Dubbed the “Jack in the Box case,” the murder baffled law enforcement for years with them unable to identify the body. It wasn’t until 2015 when one of McCallum’s children tipped off authorities to the true identity of the remains.
The next problem was finding McCallum, who authorities later learned was globe-trotting to countries such as Jamaica, Pakistan and Italy.
McCallum’s life on the run ended in 2020 when cops arrested her at a hotel outside Rome. She was extradited back to Michigan in 2022 to face charges.
According to the Lansing State Journal, prosecutors said McCallum wanted Caraballo dead because they were in an unhappy marriage.
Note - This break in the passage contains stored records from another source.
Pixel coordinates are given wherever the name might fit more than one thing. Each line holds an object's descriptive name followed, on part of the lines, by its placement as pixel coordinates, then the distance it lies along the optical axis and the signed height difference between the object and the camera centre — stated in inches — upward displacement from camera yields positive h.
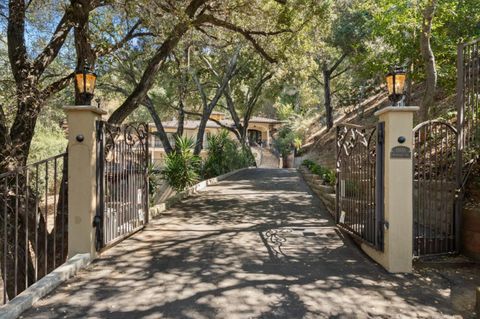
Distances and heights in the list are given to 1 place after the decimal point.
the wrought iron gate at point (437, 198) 216.7 -21.4
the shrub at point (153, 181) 421.3 -20.9
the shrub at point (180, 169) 496.7 -9.4
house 1729.8 +148.6
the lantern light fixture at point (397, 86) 212.5 +38.2
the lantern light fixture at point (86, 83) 216.6 +41.8
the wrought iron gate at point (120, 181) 217.2 -11.9
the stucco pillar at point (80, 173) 205.8 -5.5
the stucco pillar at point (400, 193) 196.5 -16.2
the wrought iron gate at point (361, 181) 208.4 -12.8
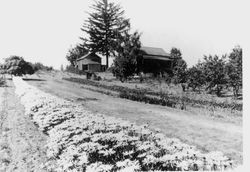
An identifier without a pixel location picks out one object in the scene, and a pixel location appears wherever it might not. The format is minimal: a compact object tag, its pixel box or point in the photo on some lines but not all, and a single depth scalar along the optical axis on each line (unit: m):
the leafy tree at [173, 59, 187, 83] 23.61
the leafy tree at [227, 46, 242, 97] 16.81
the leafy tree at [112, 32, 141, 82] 27.11
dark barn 27.52
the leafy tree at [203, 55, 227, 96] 18.88
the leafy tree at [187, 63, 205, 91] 21.19
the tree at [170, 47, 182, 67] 25.50
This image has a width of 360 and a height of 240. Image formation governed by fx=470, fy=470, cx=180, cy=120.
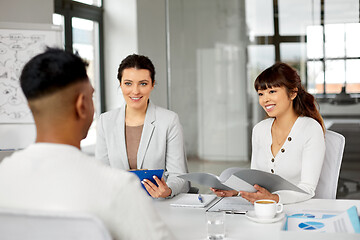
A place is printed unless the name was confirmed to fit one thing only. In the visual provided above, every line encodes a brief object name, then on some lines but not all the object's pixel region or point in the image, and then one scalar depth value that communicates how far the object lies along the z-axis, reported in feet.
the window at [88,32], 16.44
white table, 5.41
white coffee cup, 5.89
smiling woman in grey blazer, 9.09
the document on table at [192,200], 6.94
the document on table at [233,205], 6.55
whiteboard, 13.10
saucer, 5.83
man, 3.54
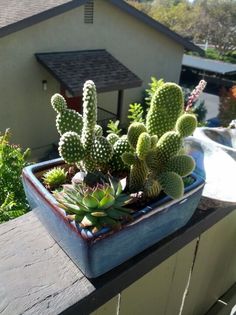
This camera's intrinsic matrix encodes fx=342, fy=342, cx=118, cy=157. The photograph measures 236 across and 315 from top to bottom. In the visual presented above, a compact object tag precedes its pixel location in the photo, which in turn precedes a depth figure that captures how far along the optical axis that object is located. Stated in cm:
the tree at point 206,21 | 3347
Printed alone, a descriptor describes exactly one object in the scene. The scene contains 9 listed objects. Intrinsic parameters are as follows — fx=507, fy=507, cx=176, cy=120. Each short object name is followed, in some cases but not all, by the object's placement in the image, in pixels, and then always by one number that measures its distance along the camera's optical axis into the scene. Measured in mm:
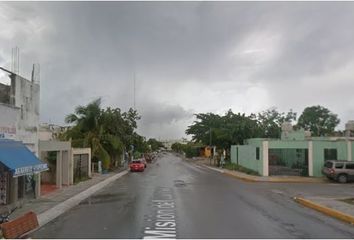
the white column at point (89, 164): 45644
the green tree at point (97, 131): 54500
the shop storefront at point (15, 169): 18438
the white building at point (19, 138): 19672
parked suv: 39894
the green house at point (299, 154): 44906
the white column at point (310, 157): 44812
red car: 59438
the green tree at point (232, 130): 68062
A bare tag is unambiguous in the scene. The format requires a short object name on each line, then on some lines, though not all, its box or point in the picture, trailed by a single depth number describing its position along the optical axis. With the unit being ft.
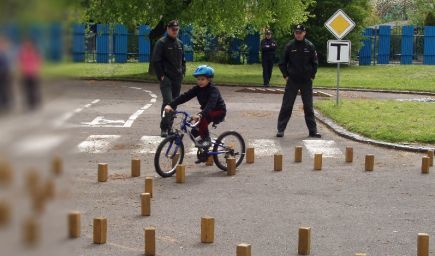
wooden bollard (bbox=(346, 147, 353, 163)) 40.55
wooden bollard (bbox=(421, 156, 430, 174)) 37.35
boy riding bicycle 37.35
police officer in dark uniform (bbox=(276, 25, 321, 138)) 51.22
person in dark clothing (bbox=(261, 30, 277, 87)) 100.73
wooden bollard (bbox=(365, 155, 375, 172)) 37.99
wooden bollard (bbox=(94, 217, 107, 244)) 22.25
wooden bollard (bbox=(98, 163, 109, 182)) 33.12
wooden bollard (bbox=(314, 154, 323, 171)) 37.95
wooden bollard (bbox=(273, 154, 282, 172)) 37.63
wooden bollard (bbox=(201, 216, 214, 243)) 22.66
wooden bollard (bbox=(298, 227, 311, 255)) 21.45
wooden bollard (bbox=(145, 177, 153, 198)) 30.01
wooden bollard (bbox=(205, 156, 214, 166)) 38.74
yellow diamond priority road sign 67.97
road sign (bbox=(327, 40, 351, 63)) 66.23
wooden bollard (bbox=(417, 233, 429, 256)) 21.01
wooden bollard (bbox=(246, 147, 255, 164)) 40.06
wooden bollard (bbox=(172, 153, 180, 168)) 35.81
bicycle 35.29
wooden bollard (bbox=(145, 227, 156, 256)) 21.12
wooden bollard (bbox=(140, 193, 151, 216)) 26.37
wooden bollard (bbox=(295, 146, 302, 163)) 40.60
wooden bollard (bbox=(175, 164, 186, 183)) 33.63
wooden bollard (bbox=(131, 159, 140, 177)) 34.76
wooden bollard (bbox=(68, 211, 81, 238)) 20.08
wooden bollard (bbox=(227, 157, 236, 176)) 36.32
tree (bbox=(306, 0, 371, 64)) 148.87
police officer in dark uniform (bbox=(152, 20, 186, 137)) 49.14
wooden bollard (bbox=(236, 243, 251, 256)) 18.47
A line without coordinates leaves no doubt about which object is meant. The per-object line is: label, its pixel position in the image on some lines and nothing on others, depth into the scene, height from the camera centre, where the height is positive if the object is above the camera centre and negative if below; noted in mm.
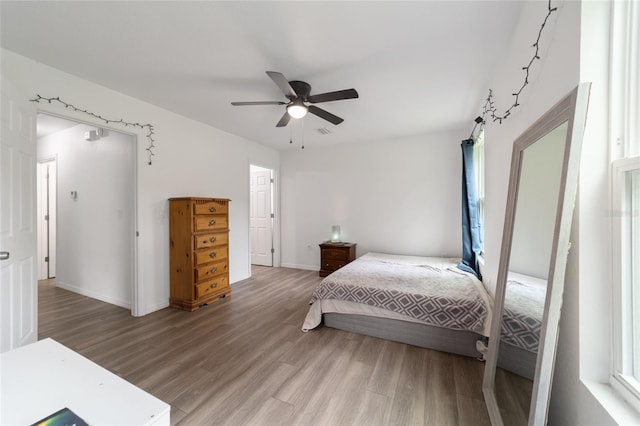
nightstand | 4285 -801
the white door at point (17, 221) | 1714 -70
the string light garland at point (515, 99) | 1245 +940
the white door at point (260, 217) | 5289 -113
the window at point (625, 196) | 792 +54
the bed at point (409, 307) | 2041 -891
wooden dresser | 3039 -534
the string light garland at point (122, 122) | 2170 +1014
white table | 627 -539
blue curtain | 3098 -71
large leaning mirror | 896 -256
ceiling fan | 2014 +1043
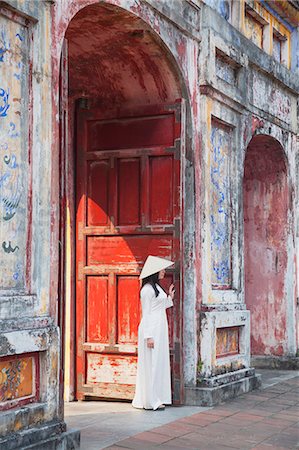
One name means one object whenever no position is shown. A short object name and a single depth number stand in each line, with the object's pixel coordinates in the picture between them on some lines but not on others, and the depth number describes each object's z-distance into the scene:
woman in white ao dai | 7.95
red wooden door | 8.55
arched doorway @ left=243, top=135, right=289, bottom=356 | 11.95
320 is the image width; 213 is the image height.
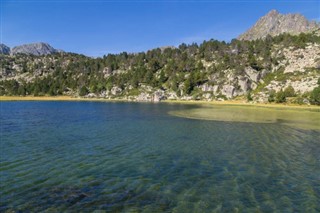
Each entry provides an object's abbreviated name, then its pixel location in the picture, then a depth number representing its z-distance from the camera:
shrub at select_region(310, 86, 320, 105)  101.13
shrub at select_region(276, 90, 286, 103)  115.77
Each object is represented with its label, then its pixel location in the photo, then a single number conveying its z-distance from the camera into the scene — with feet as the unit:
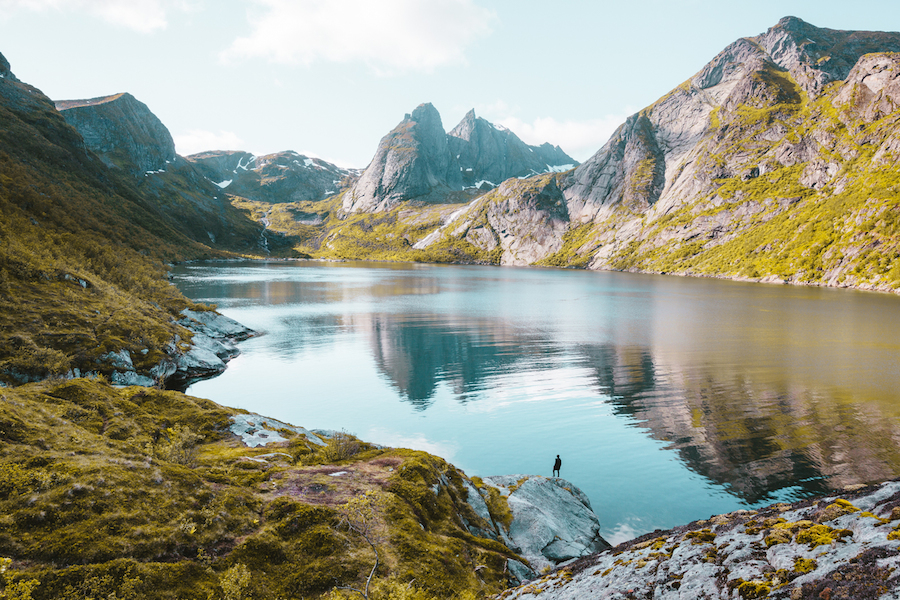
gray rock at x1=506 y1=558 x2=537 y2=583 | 52.06
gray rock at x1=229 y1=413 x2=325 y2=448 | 78.41
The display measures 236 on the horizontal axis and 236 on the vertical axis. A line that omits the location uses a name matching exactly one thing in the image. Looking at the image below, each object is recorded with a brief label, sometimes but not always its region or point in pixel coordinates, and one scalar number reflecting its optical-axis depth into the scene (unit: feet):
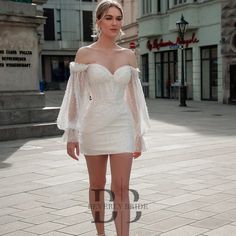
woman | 13.65
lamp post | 86.79
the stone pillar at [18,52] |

She, her daughter Dineane Ducharme, now 43, and Ducharme’s friend Christopher McMillan, now 45, apparently conspired to kill him. McMillan testified at the trial that McCallum pushed Caraballo down the stairs and Ducharme whacked him in the back of the head with a hammer. The plan, McMillan testified, was for him to finish the deed with a baseball bat, but when he swung he instead hit a pole, shattering it.
That’s when McCallum grabbed the hammer from her daughter and bludgeoned Caraballo to death, McMillan reportedly testified.
The trio then placed a plastic bag over his head and wrapped a rope around his neck until he stopped breathing, according to McMillan. They then put the body in a footlocker, drove to a remote blueberry field, doused it in gasoline and lit it ablaze, the LSJ reported. McCallum testified on her own behalf at the trial and pointed blame at her daughter and McMillan. She tried to say she didn’t hear Ducharme and McMillan kill her husband.
McCallum admitted to disposing of the body.
“It’s like a made-for-TV movie, is what it seemed like, especially as she took the stand and tried to give an explanation that didn’t make any sense at all,” Eaton County Prosecutor Doug Lloyd told the LSJ after the verdict.
Jurors just needed two hours to convict McCallum after a six-day trial, the outlet reported.
Ducharme and McMillan already were convicted. Ducharme was sentenced to life in prison while McMillan was sentenced to 15 to 40 years. A judge will sentence McCallum, who faces life in prison, on May 23.